Konuşma dili, şairi zamanla deyimlere ulaştırmıştır. Orhan Veli şiirlerinde bol bol deyimlerden yararlanır. Orhan Veli kullandığı deyimleri genellikle fazla değişikliğe uğratmadan şiirlerine sokmuştur :
Değirmende ağartmadık biz bu sakalı6
Çok zaman bir deyim bir mısra meydana getirir :
Bir iş var bu işin içinde7
Bazen iki mısra halinde verilir :
Karnım tok Sırtım pek
İki gözüm İki çeşme
Bu örnekler şairin deyimleri adeta ham madde halinde, hiç bir değişiklik yapmadan kullandığını açıkça göstermektedir. Şairin bu tutumu başta Nurullah Ataç olmak üzere pek çok kişi tarafından tenkit edilmiş, şiir yazmada işin kolayına kaçtığı söylenmiştir.
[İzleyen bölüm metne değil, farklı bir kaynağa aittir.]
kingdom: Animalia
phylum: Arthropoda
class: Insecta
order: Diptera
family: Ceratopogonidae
Orhan Veli ise deyimleri ve Halk Edebiyatından aldığı unsurları daima bir "malzeme" olarak görmüş, malzemenin şiirin bütünlüğü içinde yeni bir değer kazandığını ileri sürmüştür. Bundan dolayı bu tutumunu hiç çekinmeden devam ettirmiş, tekerleme ve türkü parçalarını aynı rahatlık içinde şiirlerinde kullanmıştır.
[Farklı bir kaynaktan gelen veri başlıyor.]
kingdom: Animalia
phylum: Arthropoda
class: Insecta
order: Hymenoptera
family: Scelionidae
Orhan Veli'nin deyimler karşısında aldığı bu cesur tutum "Keşan" şiirinde açıkçı görülür:
21.8.1942,
Cumhuriyet Han'ında;
Ne güzel bir geceydi
Sabaha karşı yağmur yağdı,
Güneş doğdu, ufuk kana boyandı,
Çorbam geldi sıcak sıcak;
Kamyon geldi kapımıza dayandı
Karnım tok,
Sırtım pek;
Ver elini Edirne şehri.
Şiirin son bendi iki deyimden ibarettir. Ancak şiirin bütünlüğü içinde önemli bir fonksiyon yüklenmişlerdir. İlk iki bentte mutluluğunu dile getiren şairin artık söylemek istediği kendisine has bir sözü kalmamıştır. Bu noktada şair sözü "umumi ifade”ye bırakır. Mutluluk ifade eden iki deyimi şiirin ilk iki bendinin aydınlığında kavrarız.
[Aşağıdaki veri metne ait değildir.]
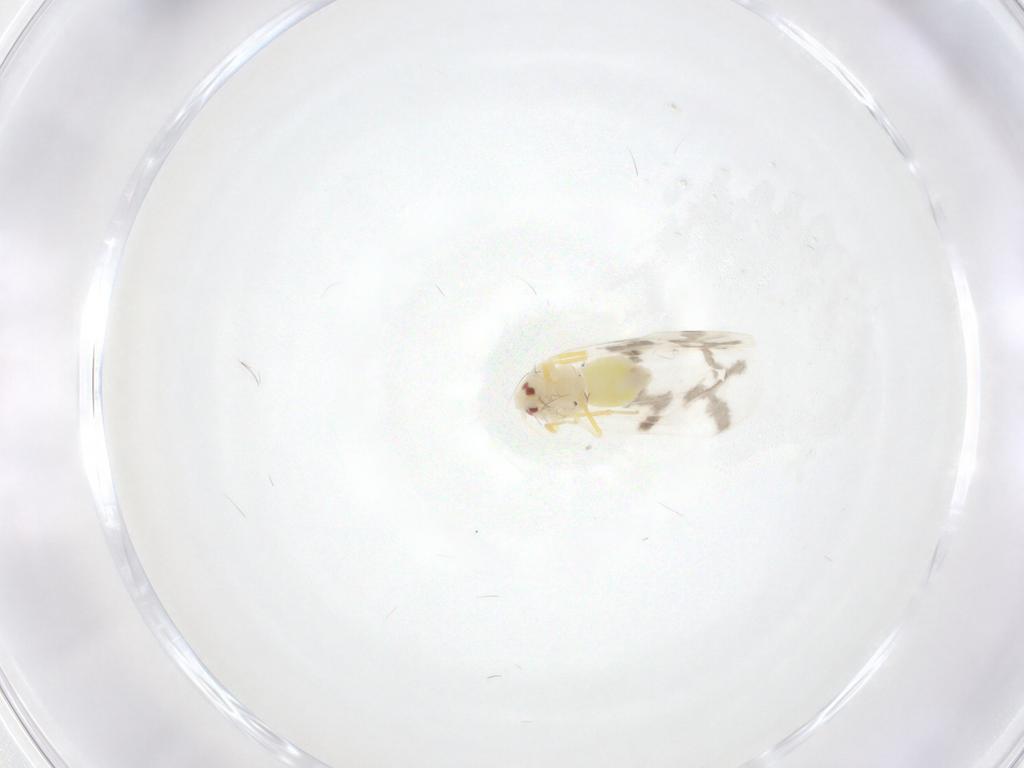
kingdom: Animalia
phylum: Arthropoda
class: Insecta
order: Hemiptera
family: Aleyrodidae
Orhan Veli'nin şiirlerinin deyimlerle ilişkisi sadece deyimlerin bu şiirlerde yer almasıyla sınırlı değildir. Orhan Veli pek çok mısraında deyimlere has bir ifade kullanır. Bu mısralar ya kuruluş, ya anlam ya da kelime kadrolarıyla bize deyimleri hatırlatırlar. Orhan Veli'nin dilinin deyimlerle ilişkisi bazen :
Bir kadının suya değiyor ayakları8
mısraında olduğu gibi oldukça ustalıklı, kompleks ve orijinaldir. İlk bakışta bu mısralarda basit bir tasvir göze çarpıyor. Fakat bize uzaktan bir deyimi de hatırlatıyor :
Ayağı suya ermek
Fakat mısradakl "değmek" fiili bizi "ayağı suya ermek" deyimi ile "ayağı yere basmak" deyimleri arasında üçüncü ve şaire has bir tercihe sürüklüyor. Dolayısıyla mana da bu üçüz telkinin arasında sallanıyor. İlhamını deyimlerden alan bu mısra böylece yoğun, çağrışımları zengin bir mana kazanıyor.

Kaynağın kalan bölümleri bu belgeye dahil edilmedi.